◆ **TASKS TO PERFORM**:
- a) Answer each question about the album page in the text.
(i) Who is listed as the producer of the album?
(ii) On what date was the album re-released as a 2-disc expanded edition?
(iii) What length does the track listing give for "Feint"?
- b) Echo the stretch of the album page from "Singles from The" through "of organized religion.", word for word.

◆ **GIVEN PASSAGE**:
-- Start --

Studio album by Epica
- Released: 5 June 2003
- Recorded: January–March 2003
- Studios: Gate, Wolfsburg, Germany; Vox, Hamburg, Germany;
- Genre: Symphonic metal
- Length: 51:43
- Label: Transmission
- Producer: Sascha Paeth

Epica chronology
|  | The Phantom Agony (2003) | Consign to Oblivion (2005) |

Singles from The Phantom Agony
- "The Phantom Agony" Released: 29 October 2003; "Feint" Released: 8 January 2004; "Cry for the Moon" Released: 13 May 2004;

= The Phantom Agony =

2003 studio album by Epica

The Phantom Agony is the debut studio album by Dutch symphonic metal band Epica. It was released in 2003 by the Dutch label Transmission Records. It is the first album recorded by guitarist Mark Jansen after his departure from the band After Forever. On this album, Jansen continues with the collection of songs that make up The Embrace That Smothers. The first three parts can be found on Prison of Desire (2000), After Forever's debut album, and the following three parts can be found on The Divine Conspiracy (2007), Epica's third album. These songs deal with the dangers of organized religion.

The album was re-released on 23 March 2013, which coincided with Epica's 10th anniversary Retrospect show, as a 2-disc expanded edition by Epica's former record label Transmission Records.

Professional ratings
Review scores
| Source | Rating |
| AllMusic | Star Half star |
| Scream Magazine | Star |
| Musical Discoveries | Star |
| Metal Ship | Star Half star |
| Lords of Metal | Star |
| Metal Reviews ^{[unreliable source?]} | Star |
| Sea of Tranquility ^{[unreliable source?]} | Star |

==Track listing==

The Phantom Agony track listing
| No. | Title | Lyrics | Music | Length |
|---|---|---|---|---|
| 1. | "Adyta (The Neverending Embrace)" | Simone Simons | Jansen | 1:27 |
| 2. | "Sensorium" |  | Jansen; Ad Sluijter; Coen Janssen; Simons; | 4:47 |
| 3. | "Cry for the Moon (The Embrace That Smothers - Part IV)" |  | Jansen; Sluijter; Simons; | 6:44 |
| 4. | "Feint" |  | Jansen; Sluijter; Janssen; Simons; | 4:18 |
| 5. | "Illusive Consensus" | Simons | Jansen; Sluijter; Janssen; Simons; | 4:59 |
| 6. | "Façade of Reality (The Embrace That Smothers - Part V)" |  | Jansen; Sluijter; Simons; | 8:10 |
| 7. | "Run for a Fall" |  | Jansen; Sluijter; Janssen; Simons; | 6:31 |
| 8. | "Seif al Din (The Embrace That Smothers - Part VI)" |  | Jansen; Sluijter; | 5:47 |
| 9. | "The Phantom Agony" I. "Impasse of Thoughts"; II. "Between Hope and Despair"; III. "Nevermore"; |  | Jansen; Sluijter; Yves Huts; | 9:00 |
| Total length: |  |  |  | 51:43 |

Japanese bonus track
| No. | Title | Music | Length |
|---|---|---|---|
| 10. | "Triumph of Defeat" (instrumental) | Janssen | 3:56 |
| Total length: |  |  | 55:39 |

Mexican bonus track
| No. | Title | Lyrics | Music | Length |
|---|---|---|---|---|
| 10. | "Veniality" | Simons | Jansen; Sluijter; Janssen; Simons; | 4:36 |
| Total length: |  |  |  | 56:19 |

North American bonus track
| No. | Title | Length |
|---|---|---|
| 10. | "The Phantom Agony" (single version) | 4:35 |
| Total length: |  | 56:18 |

2013 Expanded Edition – disc one (bonus tracks)

-- End --

◆ **COLLECTED MATERIAL**:
-- Start --

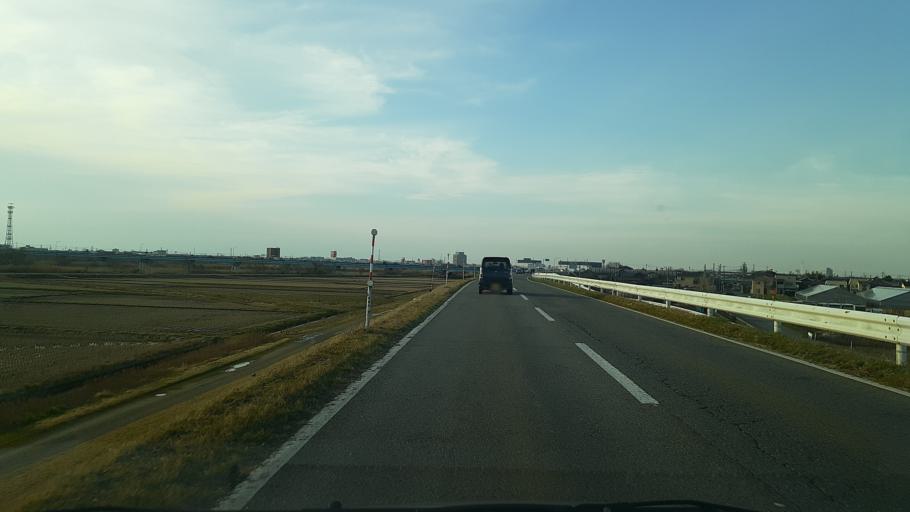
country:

-- End --

◆ **SOLUTIONS TO THE PROBLEMS**:
- a)
(i) Sascha Paeth
(ii) 23 March 2013
(iii) 4:18

- b)
Singles from The Phantom Agony
- "The Phantom Agony" Released: 29 October 2003; "Feint" Released: 8 January 2004; "Cry for the Moon" Released: 13 May 2004;

= The Phantom Agony =

2003 studio album by Epica

The Phantom Agony is the debut studio album by Dutch symphonic metal band Epica. It was released in 2003 by the Dutch label Transmission Records. It is the first album recorded by guitarist Mark Jansen after his departure from the band After Forever. On this album, Jansen continues with the collection of songs that make up The Embrace That Smothers. The first three parts can be found on Prison of Desire (2000), After Forever's debut album, and the following three parts can be found on The Divine Conspiracy (2007), Epica's third album. These songs deal with the dangers of organized religion.